Malgré tout, la Commission des valeurs mobilières de l’Ontario (CVMO) a approuvé le premier FNB de bitcoins au monde qui est adossé à des contrats à terme sur bitcoins, soit celui d’Horizons ETFs, indique une note de Valeurs mobilières TD.
La CVMO évalue aussi la possibilité d’approuver le premier FNB lié à l’ethereum, une autre cryptomonnaie, d’après cette note. Sachant que le régulateur ontarien a déjà approuvé un fonds à capital fixe lié à l’ethereum de 3iQ, il se pourrait que ce fonds voie aussi le jour.
Les firmes Arxnovum et Accelerate ETFs sont aussi en concurrence pour inscrire à la cote un FNB de cryptomonnaie, d’après Valeurs mobilières TD.
Nombreux risques
Les FNB de cryptomonnaies sont sujets à une foule de risques, dont le vol d’un portefeuille de monnaie virtuelle ou la manipulation boursière.
TD Valeurs mobilières cible également certains risques liés à la détermination quotidienne du prix d’un FNB de bitcoins. En effet, les FNB de bitcoins sont couverts de manière intrajournalière par des contrats à terme de bitcoins, «que le FNB soit adossé à des bitcoins réglés physiquement ou basé sur des contrats à terme», souligne cette firme de courtage. Cette situation crée des risques qui sont inhérents au marché des contrats à terme, un marché qui évolue selon ses dynamiques propres.
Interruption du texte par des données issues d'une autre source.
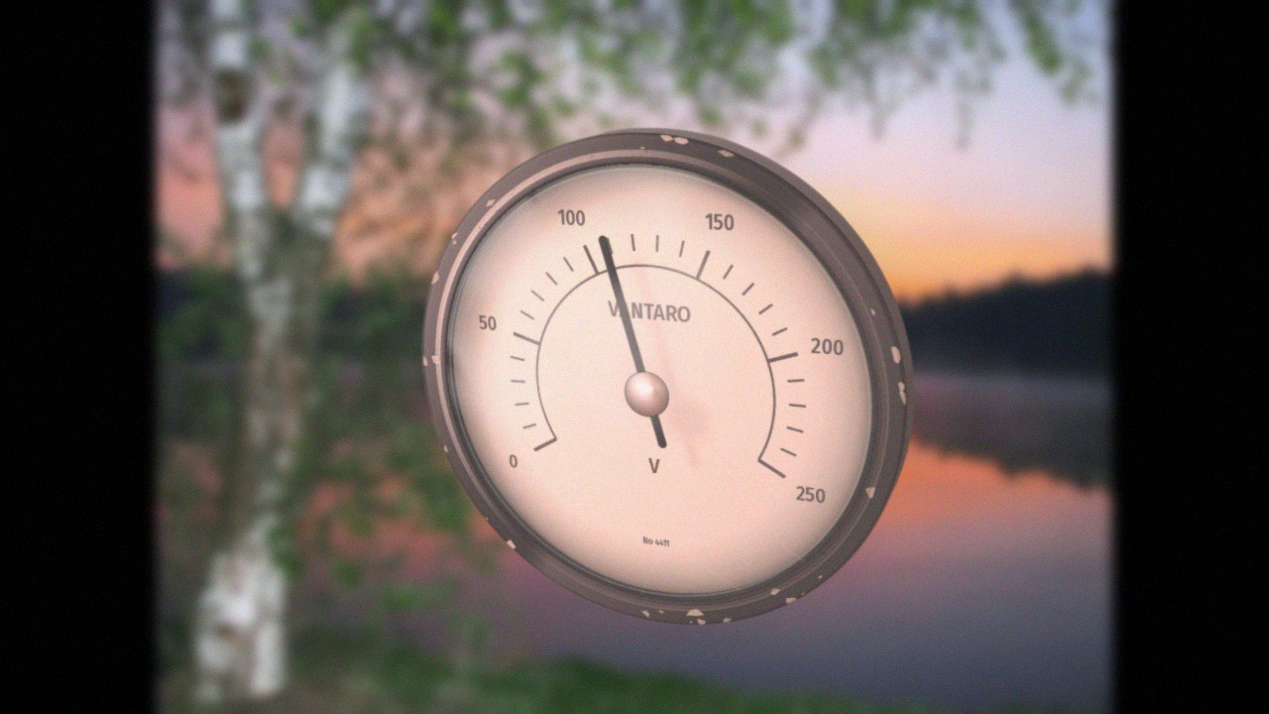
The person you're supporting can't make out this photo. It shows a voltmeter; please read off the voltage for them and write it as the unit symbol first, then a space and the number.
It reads V 110
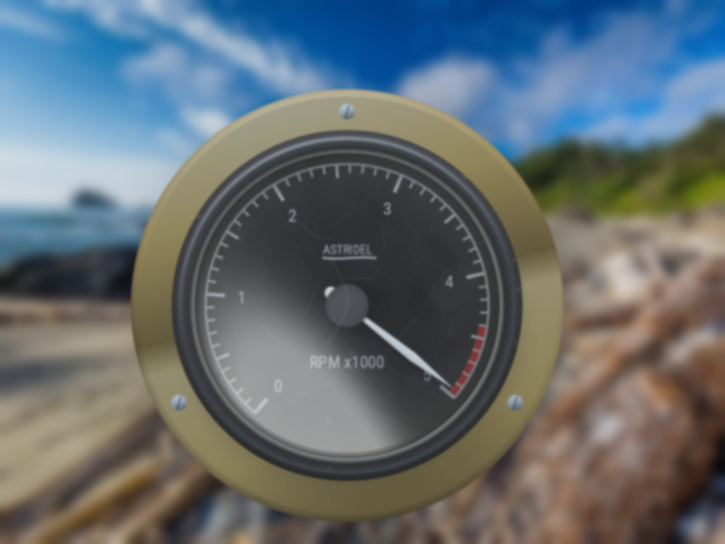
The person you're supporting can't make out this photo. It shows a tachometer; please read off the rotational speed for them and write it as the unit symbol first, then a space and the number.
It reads rpm 4950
Risque lié aux contrats à terme réglés en espèces : Comme pour de nombreux autres produits négociés en Bourse qui comportent des contrats à terme réglés en espèces, il existe un risque que les contrats à terme se déconnectent de la valeur de leur matière première physique, selon Valeurs mobilières TD : «Nous l’avons vu avec les contrats à terme de pétrole brut qui se sont négociés en territoire négatif pendant une courte période l’année dernière. Ce risque serait plus important pour les FNB basés sur des contrats à terme, mais pourrait également avoir un impact sur les transactions intrajournalières des FNB adossés à des bitcoins réglés physiquement.»
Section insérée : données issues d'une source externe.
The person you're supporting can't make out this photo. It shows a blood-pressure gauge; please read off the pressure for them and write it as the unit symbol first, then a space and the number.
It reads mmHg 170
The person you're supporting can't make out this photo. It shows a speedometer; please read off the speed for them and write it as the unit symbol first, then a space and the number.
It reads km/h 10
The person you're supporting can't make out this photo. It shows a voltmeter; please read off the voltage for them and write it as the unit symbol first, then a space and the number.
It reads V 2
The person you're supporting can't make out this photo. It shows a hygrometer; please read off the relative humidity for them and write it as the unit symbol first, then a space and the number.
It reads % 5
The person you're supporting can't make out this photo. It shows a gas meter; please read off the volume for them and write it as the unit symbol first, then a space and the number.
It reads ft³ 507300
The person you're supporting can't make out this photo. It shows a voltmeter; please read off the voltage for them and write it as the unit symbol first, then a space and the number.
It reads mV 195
Risque de base (basis risk) : La base d’un contrat à terme est la différence entre le prix d’un contrat à terme et le prix au comptant (spot) à une date donnée. La base varie en fonction de divers facteurs et aurait une incidence soit sur les avoirs d’un FNB basé sur des contrats à terme, soit sur le risque de base d’un mainteneur de marché qui doit livrer des liquidités au FNB adossé à des actifs physiques à la fin de la journée, explique TD Valeurs mobilières : «Si la base des contrats à terme de bitcoins devient volatile, il devient plus difficile pour le mainteneur de marché de livrer le niveau de liquidités approprié au fonds à la fin de la journée, ce qui pourrait avoir un impact sur l’écart cours acheteur-cours vendeur du FNB.»
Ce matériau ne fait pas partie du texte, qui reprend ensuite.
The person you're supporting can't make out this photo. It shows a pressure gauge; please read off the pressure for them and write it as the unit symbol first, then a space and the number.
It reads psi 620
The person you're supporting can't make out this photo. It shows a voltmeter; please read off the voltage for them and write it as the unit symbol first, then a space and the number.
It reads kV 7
Par ailleurs, ces FNB suivent tous un indice différent et il appartient aux mainteneurs de marché de livrer la valeur de cet indice unique en utilisant des contrats à terme. Bien que la base n’ait pas d’impact sur la tenue de marché des FNB basés sur des contrats à terme, elle aurait un impact sur les avoirs du FNB par rapport au prix au comptant du bitcoin, explique la TD.
Risque de roulement (roll risk): les contrats à terme ont une échéance, à l’instar des obligations. Lorsqu’un négociateur détient un contrat à terme qui doit arriver à échéance dans le mois, il peut se départir de son contrat et faire un roulement en se procurant un contrat à échéance plus longue afin de maintenir son exposition cible.
«L’un des inconvénients des FNB basés sur des contrats à terme est le risque de devoir faire le roulement des contrats à terme front month à la prochaine échéance pour maintenir son exposition cible aux bitcoins. Comme pour d’autres produits basés sur des contrats à terme, cela crée un effet d’entraînement naturel sur le FNB, qui peut entraîner une sous-performance importante. Cette traînée négative ou positive dépend de la forme de la courbe des contrats à terme de bitcoins et peut varier dans le temps», lit-on dans la note de la TD.
Les FNB basés sur des bitcoins «physiques» sont exposés au risque de roulement pour quelques journées, alors que les FNB basés sur des contrats à terme y sont exposés de manière permanente.